Question

@Psymon :)

Answer 1

More questions :P I took a quiz and got a 95 and I want to retake to get a 100

Answer 2

So what was the issue?

Answer 3

I don't know, the last question on one of them I just didn't get correct for some reason.

Answer 4

Well, if you got the question, then yeah.

Answer 5

Derivative of G(x)=(x^3-125)*(x^2+9)/(x^2-9)

Answer 6

\[G(x)=(x^3-125)*((x^2+9)/(x^2-9))\]

Answer 7

http://gyazo.com/4b1d9c6befa1bf9d339361c1cf5a7ea6

Answer 8

:(

Answer 9

Awkward how they threw in things that could be factored but accomplish nothing when you factor them, haha. Alright, so its a product rule and a quotient rule at the same time. So for quotient rule, we would do
(derivative of top)*(bottom) - (derivative of bottom)*(top)/ all over the bottom squared. Its just the difference here is that the derivative of the top is a product rule. So we definitely have to be careful. So let's work with the derivative of the top first. So the derivative of the top is a product rule, meaning we do (derivative of first term)*(second term) + (derivative of 2nd term)*(first term). So if I do that, I get:
\[(3x)(x^{2}+9)+ (x^{3}-125)(2x)\]Now this ENTIRE result, as per the quotient rule, is multiplied by the bottom, giving us:

\[(x^{2}-9)[(3x)(x^{2}+9)+(x^{3}-125)(2x)]\] So now we have to do the other part of the quotient rule, the whole minus (derivative of bottom)*(top) So Ill do that and tackit on to the current derivaitve, making sure I have the bottomsquared. In total that gives me:

\[\frac{ (x^{2}-9)[(3x)(x^{2}+9)+(x^{3}-125)(2x)] - (2x)(x^{3}-125)(x^{2}+9) }{ (x^{2}-9)^{2} }\]

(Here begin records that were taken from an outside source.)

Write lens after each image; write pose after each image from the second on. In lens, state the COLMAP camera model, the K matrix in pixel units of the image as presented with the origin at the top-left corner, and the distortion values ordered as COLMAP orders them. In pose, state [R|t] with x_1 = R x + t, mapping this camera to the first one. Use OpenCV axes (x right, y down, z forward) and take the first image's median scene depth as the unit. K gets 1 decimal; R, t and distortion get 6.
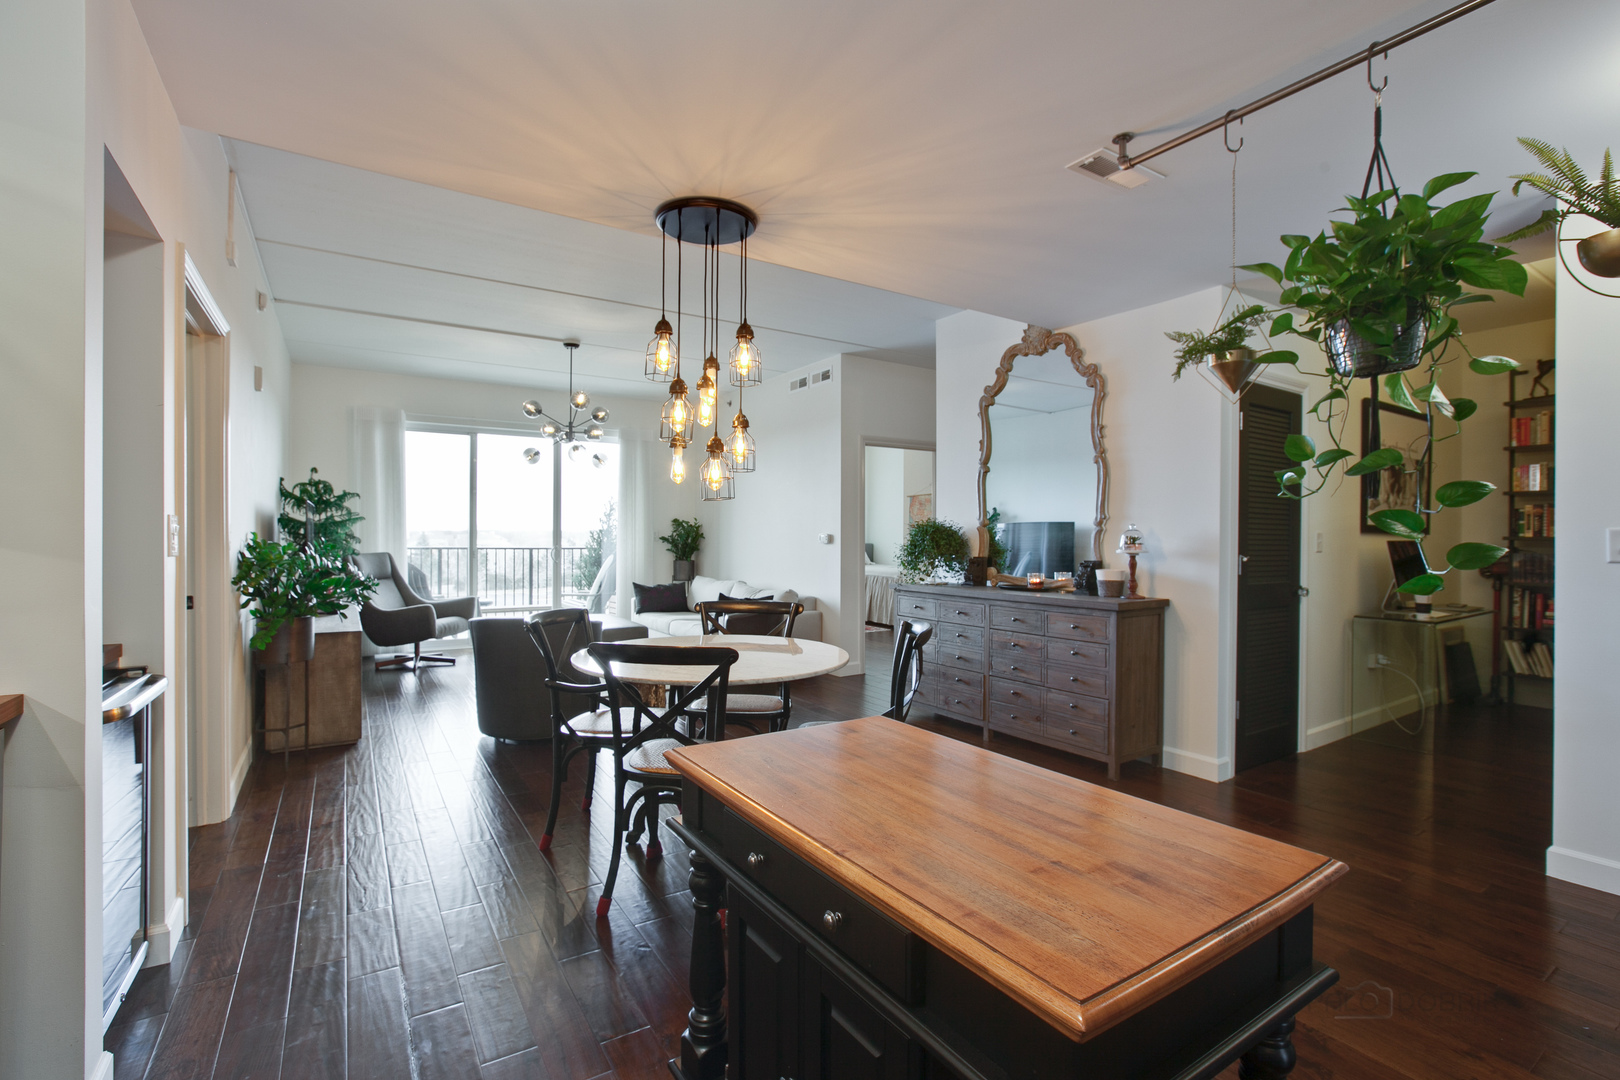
lens RADIAL K [[722.9, 0, 810.0], [0, 722.9, 540.0], [0, 0, 1]] dist [-0.001835, 0.000065]
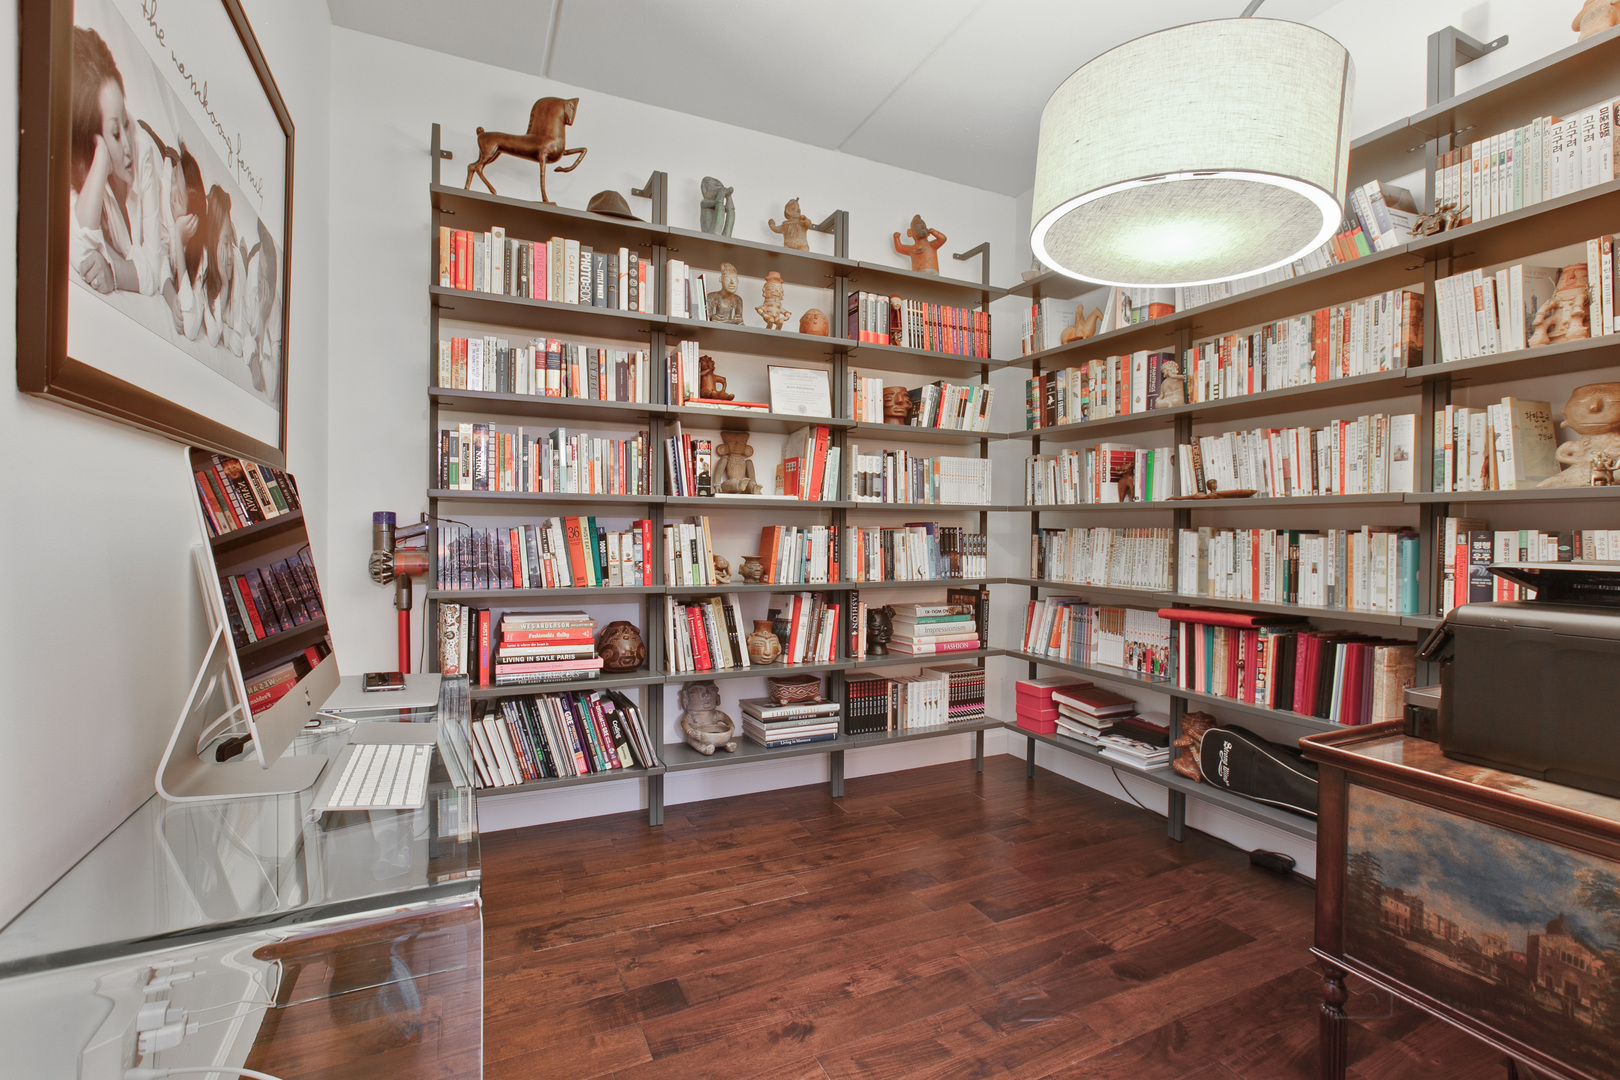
lens RADIAL K [[745.2, 0, 810.4], [0, 745.2, 542.5], [0, 0, 1]] dist [-0.029917, 0.000457]
pose [[0.130983, -0.019430, 0.991194, 0.546074], [-0.001371, 0.999803, 0.019780, 0.018172], [-0.991384, -0.003950, 0.130930, 0.712479]]
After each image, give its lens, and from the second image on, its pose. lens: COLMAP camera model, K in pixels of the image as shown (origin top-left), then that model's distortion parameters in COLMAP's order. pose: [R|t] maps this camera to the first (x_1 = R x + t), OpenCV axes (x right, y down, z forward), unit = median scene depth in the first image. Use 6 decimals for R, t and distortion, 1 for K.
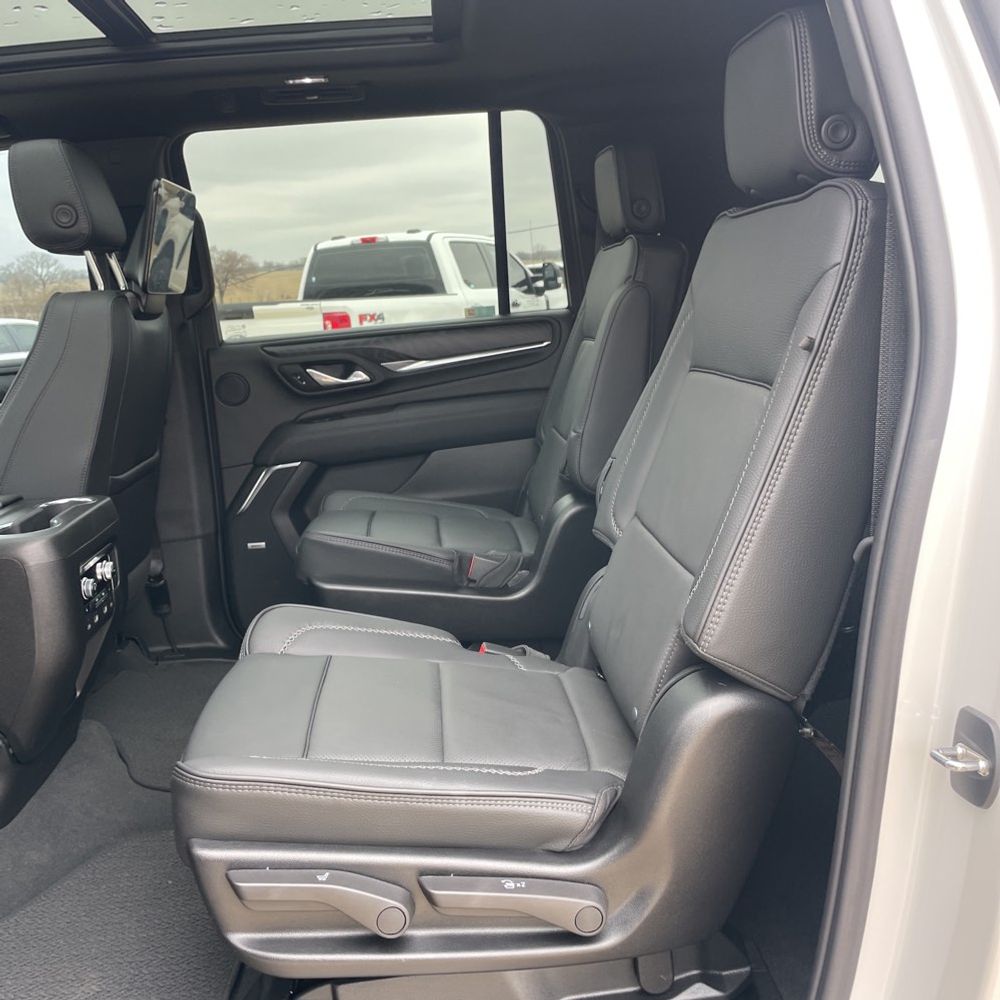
lens RADIAL K [[1004.8, 0, 500.8], [0, 1004.8, 487.9], [0, 0, 1]] dist [0.088555, -0.115783]
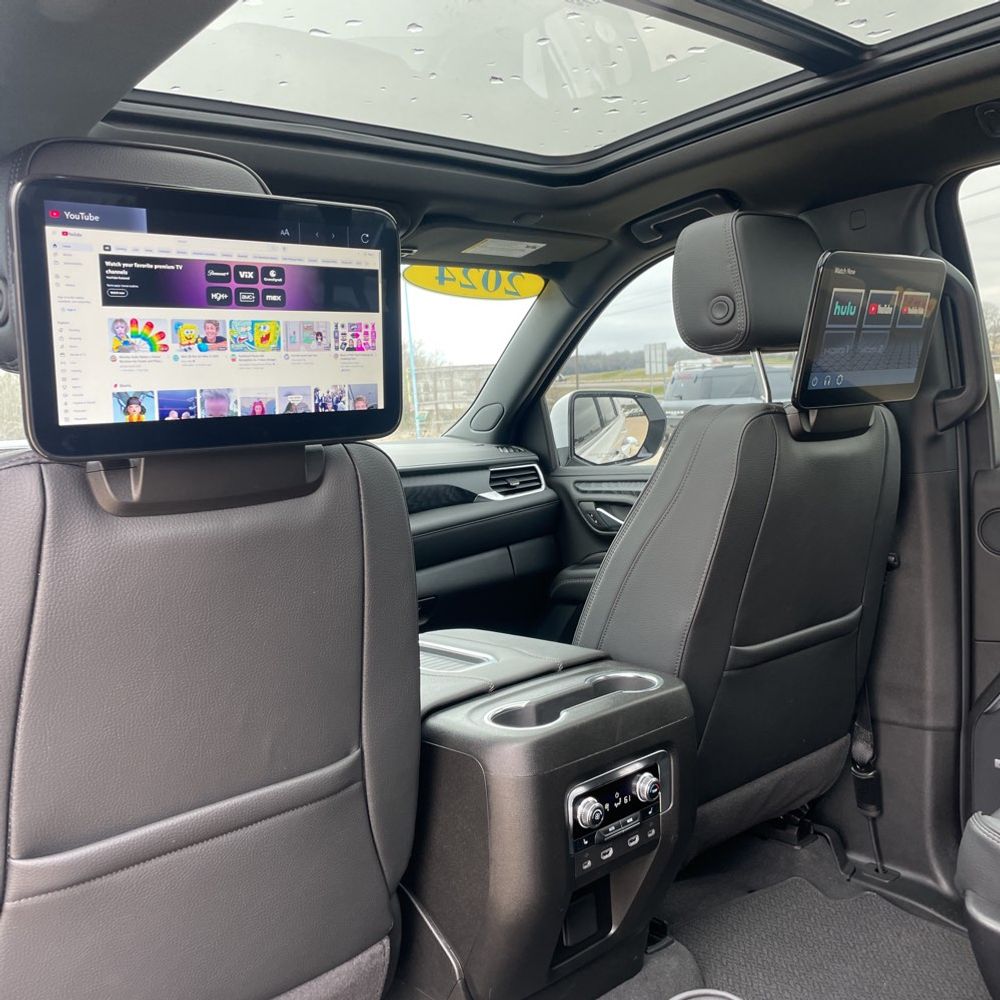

quite the mess. I think I did it wrong, so I was just trying to check over myself. This does take forever xD Imma just solve it real fast pen and paper and then try to explain, haha.

Answer 10

I GOT IT RIGHT

Answer 11

Haha, nice xD Yeah, I was gettingit right, too, I just needed to check myself. Too many big numbers in the end -_-